My reaping. Where my reaping took place.

"You'll be hanging icicles before we even get to Seattle." She lamented aloud, and I could hear her weight drop down onto her own thin bed mattress.

As if on cue, the train lurched into motion. And that was it.

Goodbye, life. I won't be coming back.

I stretched out on my bed and sighed.

"You can cry if you want to... I won't tell anybody." Jubilation said after a few moments of silence. "...Huh, I guess that's another advantage to being the first in your train car."

"What's that?"

"Nobody sees you being weak... I mean, unless you're already blubbering when Emma Frost reads your name out on stage. Then you're pretty much screwed."

I hadn't really thought of it like that. Here I was, just going along for the ride - albeit the worst ride of my life... But Ms. Jubilation Lee obviously had been thinking and practicing strategy since the cameras found her in the crowd. Maybe long before that.

"I wonder how I looked..." I started thinking now about all the stats from the past five years, about how the tributes that lasted the longest in the Games were always the ones who racked up the most sponsors - from the very beginning.

"Mm... Stunned, a bit sleepy..." Jubilation admitted, then explained, "There's a projector thingy in here. It showed the official feed of your reaping. I guess we're gonna see everyone's."

"Another advantage of being first..." I suggested dryly.

The official coverage of the reapings and the Games themselves was practically mandatory viewing - as it was covered by every media outlet anyway, it was almost impossible to escape - but I had always looked the other way during the reapings; muted the TV, or took a week off sick from the firm where I worked. It was always bad enough watching the Games themselves; I never had the stomach for the survivor's guilt from seeing and hearing all the back-stories and the buildup in the weeks leading into the main event. The less I knew about the mutants killing each other on-screen, the easier it was to detach, pretend it was just television.
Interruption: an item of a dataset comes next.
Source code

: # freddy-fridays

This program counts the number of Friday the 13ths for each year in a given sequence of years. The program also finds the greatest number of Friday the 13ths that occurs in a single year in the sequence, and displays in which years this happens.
But now it was my reality.

"Hey, I wouldn't worry..." Jubilation continued her train of thought. "You'll totally get some interest from your reaping footage..."

"...Really?" I tried to think back on what was all just a blur. I couldn't remember doing anything that would excite anyone to put cash on my life.

"Uh, duh. Beautiful wife yelling out your name, holding your adorbs little baby... They'll be replaying that every time your name gets mentioned." She sighed wistfully. "Everyone will want to bring you home to your family in one piece."

Opal.

"Aw man..." I groaned. "Except none of that's true. She's just my girlfriend... And... her son..."

"He looked just like you." Jubilation said quietly.

"I know, but..." I shrugged in the darkness. It was complicated.

"Omigosh... They're not X-Genes, are they."

"...No." Neither Opal nor her son were mutants. It was definitely complicated.

I heard Jubilee sit up on her bed; I could feel her staring at me. "But she knew, right...? Before you got reaped?"